En ouverture, quelques notes de piano, des oiseaux au loin et ce monologue prononcé dans le noir « Quand on fête ses soixante ans, comme je le fais aujourd’hui, on n’a plus vraiment de projet. La plus grande partie de sa vie est derrière soi. Mais si on a bien vécu, comme je l’ai fait, on peut regarder et en arrière et en avant. On peut se souvenir des moments douloureux comme des moments joyeux. On peut être fier de sa famille et on essaie de tout faire pour que ses enfants réussissent. Et puis on espère que ceux qui sont invités viendront et que ceux qui ne sont pas invités ne viendront pas. »
Ce sont les mots du père, Helge, qui fête ses 60 ans aujourd’hui. Autour de lui sont réunis famille et amis dont son épouse et ses trois enfants. Dans cet hôtel particulier, la table est magnifiquement dressée, les domestiques sont prêts à servir des mets succulents. Tout est parfait. C’est sans compter l’intervention de Christian, fils adoré du père, ayant fait fortune à Paris qui revient pour l’occasion. « Ding ding ding ! » Ceux qui ont vu le film frémiront dès que se fera entendre ce tintement de verre. Ce son annonciateur d’un discours est, dans Festen, révélateur d’un lourd secret et déclencheur d’une tension qui ne se relâchera qu’au bout d’1h50 de spectacle.
Ce sentiment de malaise, nous étions nombreux à l’avoir ressenti à la sortie du film en 1998. Caméra au poing, le réalisateur danois Thomas Vinterberg nous amenait au plus près des protagonistes dans un style vif, nerveux, brutal et réaliste propre au Dogme 95. Ce mouvement cinématographique initié par Vinterberg et Lars von Triers a été lancé en réaction aux superproductions anglo-saxonnes bourrées d’effets spéciaux. Le but du Dogme95 est de revenir à une sobriété formelle plus expressive. Dépouillé de toute ambition esthétique, ce mouvement se veut en prise directe avec le réel.
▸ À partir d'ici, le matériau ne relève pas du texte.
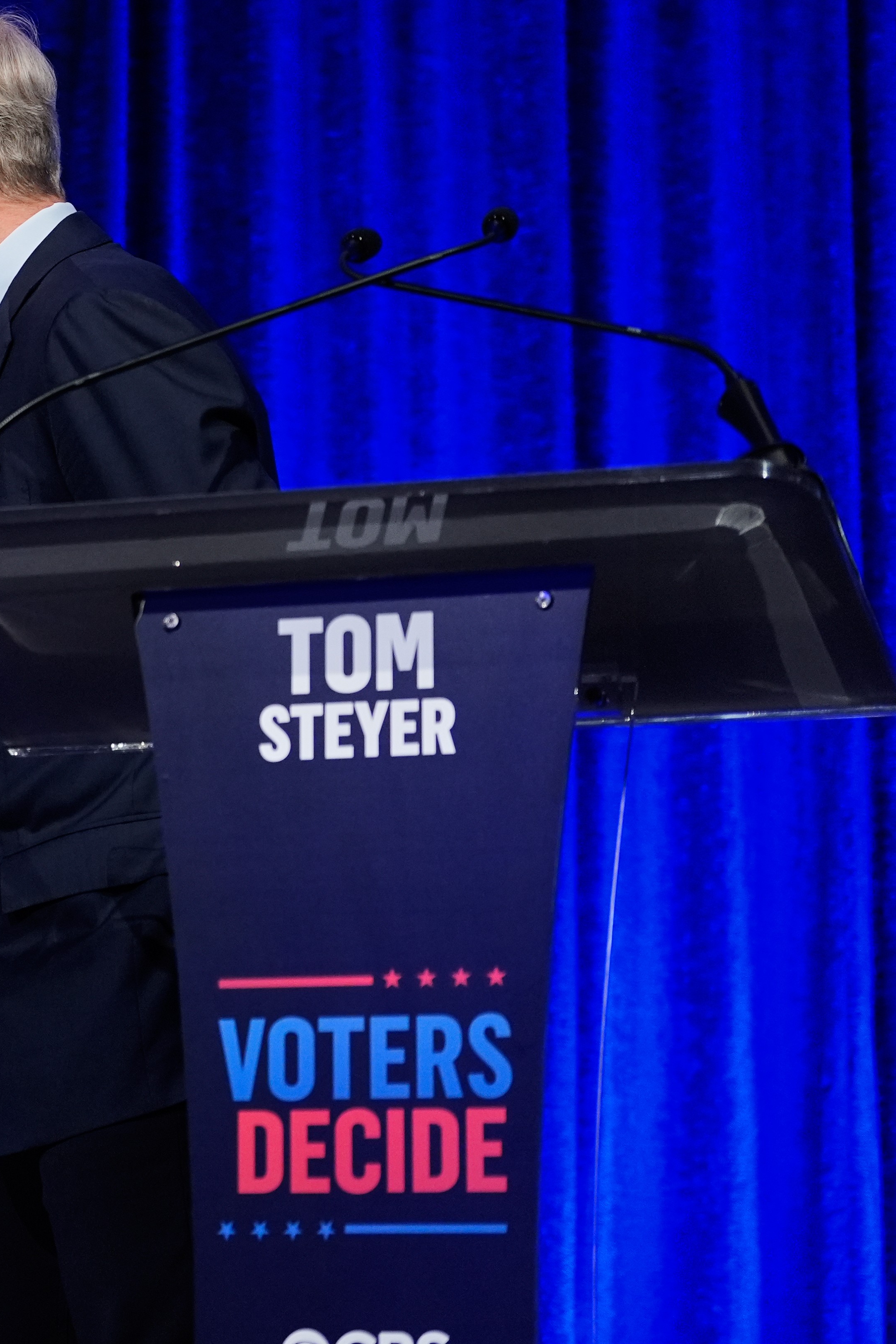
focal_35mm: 126
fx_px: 4704
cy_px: 554
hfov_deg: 10.6
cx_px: -306
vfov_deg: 16.3
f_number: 3.2
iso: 2500
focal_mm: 70
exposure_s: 1/500
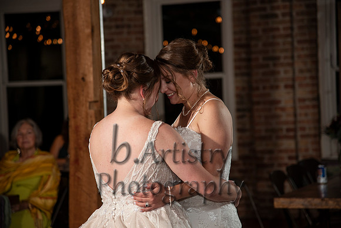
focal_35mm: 120
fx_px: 1137
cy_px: 114
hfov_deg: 17.1
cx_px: 170
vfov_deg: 11.4
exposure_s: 1/160
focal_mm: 120
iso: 640
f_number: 4
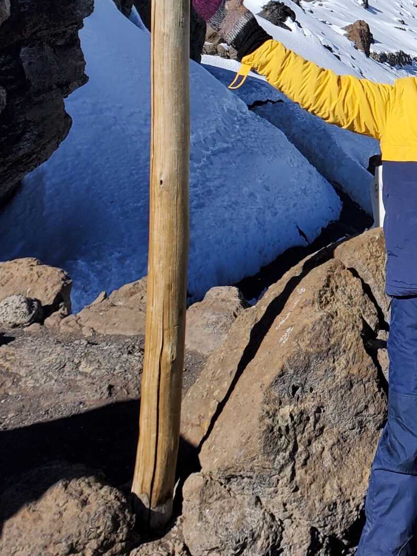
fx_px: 1028
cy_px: 47
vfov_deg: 29.0
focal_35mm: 64
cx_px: 477
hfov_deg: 21.5
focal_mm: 4.3
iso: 50
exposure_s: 1/3687
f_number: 2.4
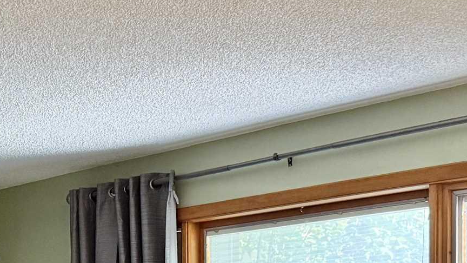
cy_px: 416
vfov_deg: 12.3
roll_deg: +1.6
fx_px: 1152
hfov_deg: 21.9
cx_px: -25
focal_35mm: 93
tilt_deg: -4.1
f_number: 1.78
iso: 500
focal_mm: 6.76
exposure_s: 1/60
Un challenge que Cyril Teste relève avec brio
Après le succès de « Nobody » qui se penchait sur les dérives managériales et la déshumanisation au travail, Cyril Teste, accompagné du collectif MxM, réinvite la caméra sur scène « La performance filmique est le dialogue entre le cinéma et le théâtre. Sur le plateau, on va avoir à la fois un film qui se déroule sous nos yeux et également, à travers le théâtre, le hors-champ de ce film, tout ce qui se produit en-dehors du cadre. Du coup, le spectateur peut osciller entre les deux lectures et se faire sa propre lecture », explique le metteur en scène.
Sur le plateau, 15 comédiens et deux cadreurs – tout de noir vêtus – forment un ballet parfaitement maîtrisé. Fruit d’un travail rigoureux où tout semble sous contrôle, cadrages et mouvements s’entremêlent dans une chorégraphie fluide et naturelle. La caméra s’attarde sur le moindre détail, un tableau, des fleurs sur une table dressée avec goût, les mets disposés avec délicatesse dans les assiettes. Rien n’est laissé au hasard. Pas même l’environnement olfactif, sublimé par Francis Kurkdjian, qui convoque des odeurs de feu de cheminée, de forêt d’automne et de senteurs florales; autant de parfums nous rapprochant un peu plus de la tragédie qui se joue sous nos yeux.
Un jeu de cache-cache entre champ et hors-champ, plateau et coulisses
Dans Festen il y a ce que l’on voit et ce que l’on veut bien montrer. Ici l’écran devient un révélateur pour le public. À travers la caméra, le spectateur peut voir au-delà des murs et des apparences. Les doigts de Christian s’entremêlant à ceux de sa soeur défunte alors que sur le plateau la chaise est vide. La cuisine où les domestiques s’affairent, une chambre, une salle de bain qui se découvrent grâce à un décor mobile…Le spectateur se retrouve happé par les gros plans, il vibre au fil des émotions des personnages, il souffre du même sentiment d’oppression dont Christian cherche à se libérer. Tout est fait pour que le public plonge au coeur de ce drame familial, dans lequel on fait tout pour sauver les apparences mais qui, finalement, s’écroule tel un château de cartes. Au delà de cette peinture familiale, Cyril Teste comme Thomas Vinterberg donne à voir la critique d’une société bourgeoise, raciste, évoluant en vase clos, qui derrière une surface des plus polies se révèle être dévastatrice.